> _About this exercise_:
An identical copy of the data below is needed.

> _Data in this exercise_:
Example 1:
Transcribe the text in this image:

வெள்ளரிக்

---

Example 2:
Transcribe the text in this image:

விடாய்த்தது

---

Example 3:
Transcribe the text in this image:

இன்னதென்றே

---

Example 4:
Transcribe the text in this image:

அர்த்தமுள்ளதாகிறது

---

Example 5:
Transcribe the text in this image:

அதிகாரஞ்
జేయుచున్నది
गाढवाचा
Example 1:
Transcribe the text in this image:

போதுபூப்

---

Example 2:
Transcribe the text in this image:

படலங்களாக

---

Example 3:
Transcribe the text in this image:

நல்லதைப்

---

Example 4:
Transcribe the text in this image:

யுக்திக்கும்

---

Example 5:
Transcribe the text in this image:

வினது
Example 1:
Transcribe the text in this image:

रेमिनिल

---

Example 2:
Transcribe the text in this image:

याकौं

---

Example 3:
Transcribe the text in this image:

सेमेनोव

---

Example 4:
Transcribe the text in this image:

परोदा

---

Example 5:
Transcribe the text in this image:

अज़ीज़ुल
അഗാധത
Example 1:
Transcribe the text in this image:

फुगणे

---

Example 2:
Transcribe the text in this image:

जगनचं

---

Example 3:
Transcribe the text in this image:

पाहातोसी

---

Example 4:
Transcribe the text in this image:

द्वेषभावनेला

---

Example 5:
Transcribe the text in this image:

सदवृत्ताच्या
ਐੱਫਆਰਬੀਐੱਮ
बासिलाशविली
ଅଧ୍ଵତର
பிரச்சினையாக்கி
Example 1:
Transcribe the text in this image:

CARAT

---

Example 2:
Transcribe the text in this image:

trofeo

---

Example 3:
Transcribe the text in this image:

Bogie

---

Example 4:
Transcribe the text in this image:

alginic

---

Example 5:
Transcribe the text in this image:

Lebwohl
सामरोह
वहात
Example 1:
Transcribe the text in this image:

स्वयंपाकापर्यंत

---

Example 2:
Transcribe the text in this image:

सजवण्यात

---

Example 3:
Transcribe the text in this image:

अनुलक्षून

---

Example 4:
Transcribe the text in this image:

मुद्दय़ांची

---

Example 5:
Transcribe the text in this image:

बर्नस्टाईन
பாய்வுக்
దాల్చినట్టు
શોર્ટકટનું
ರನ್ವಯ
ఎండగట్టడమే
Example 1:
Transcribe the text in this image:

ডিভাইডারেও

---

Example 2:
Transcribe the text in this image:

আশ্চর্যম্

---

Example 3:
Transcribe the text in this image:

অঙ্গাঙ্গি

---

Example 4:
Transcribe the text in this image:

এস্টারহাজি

> _Task answer_:
Example 1:
Transcribe the text in this image:

வெள்ளரிக்

---

Example 2:
Transcribe the text in this image:

விடாய்த்தது

---

Example 3:
Transcribe the text in this image:

இன்னதென்றே

---

Example 4:
Transcribe the text in this image:

அர்த்தமுள்ளதாகிறது

---

Example 5:
Transcribe the text in this image:

அதிகாரஞ்
జేయుచున్నది
गाढवाचा
Example 1:
Transcribe the text in this image:

போதுபூப்

---

Example 2:
Transcribe the text in this image:

படலங்களாக

---

Example 3:
Transcribe the text in this image:

நல்லதைப்

---

Example 4:
Transcribe the text in this image:

யுக்திக்கும்

---

Example 5:
Transcribe the text in this image:

வினது
Example 1:
Transcribe the text in this image:

रेमिनिल

---

Example 2:
Transcribe the text in this image:

याकौं

---

Example 3:
Transcribe the text in this image:

सेमेनोव

---

Example 4:
Transcribe the text in this image:

परोदा

---

Example 5:
Transcribe the text in this image:

अज़ीज़ुल
അഗാധത
Example 1:
Transcribe the text in this image:

फुगणे

---

Example 2:
Transcribe the text in this image:

जगनचं

---

Example 3:
Transcribe the text in this image:

पाहातोसी

---

Example 4:
Transcribe the text in this image:

द्वेषभावनेला

---

Example 5:
Transcribe the text in this image:

सदवृत्ताच्या
ਐੱਫਆਰਬੀਐੱਮ
बासिलाशविली
ଅଧ୍ଵତର
பிரச்சினையாக்கி
Example 1:
Transcribe the text in this image:

CARAT

---

Example 2:
Transcribe the text in this image:

trofeo

---

Example 3:
Transcribe the text in this image:

Bogie

---

Example 4:
Transcribe the text in this image:

alginic

---

Example 5:
Transcribe the text in this image:

Lebwohl
सामरोह
वहात
Example 1:
Transcribe the text in this image:

स्वयंपाकापर्यंत

---

Example 2:
Transcribe the text in this image:

सजवण्यात

---

Example 3:
Transcribe the text in this image:

अनुलक्षून

---

Example 4:
Transcribe the text in this image:

मुद्दय़ांची

---

Example 5:
Transcribe the text in this image:

बर्नस्टाईन
பாய்வுக்
దాల్చినట్టు
શોર્ટકટનું
ರನ್ವಯ
ఎండగట్టడమే
Example 1:
Transcribe the text in this image:

ডিভাইডারেও

---

Example 2:
Transcribe the text in this image:

আশ্চর্যম্

---

Example 3:
Transcribe the text in this image:

অঙ্গাঙ্গি

---

Example 4:
Transcribe the text in this image:

এস্টারহাজি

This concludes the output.